Requirement ::
Please give, word for word, the line containing "Pos sebelumnya" and every line that comes after it in the data below.
**** Supplied records
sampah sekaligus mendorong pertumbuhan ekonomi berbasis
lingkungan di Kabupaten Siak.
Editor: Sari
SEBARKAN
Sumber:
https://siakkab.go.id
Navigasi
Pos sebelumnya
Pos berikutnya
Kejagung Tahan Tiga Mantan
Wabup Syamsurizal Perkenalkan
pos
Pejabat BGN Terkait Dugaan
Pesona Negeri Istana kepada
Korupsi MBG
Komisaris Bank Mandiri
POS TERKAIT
********
Answer space ::
Pos sebelumnya
Pos berikutnya
Kejagung Tahan Tiga Mantan
Wabup Syamsurizal Perkenalkan
pos
Pejabat BGN Terkait Dugaan
Pesona Negeri Istana kepada
Korupsi MBG
Komisaris Bank Mandiri
POS TERKAIT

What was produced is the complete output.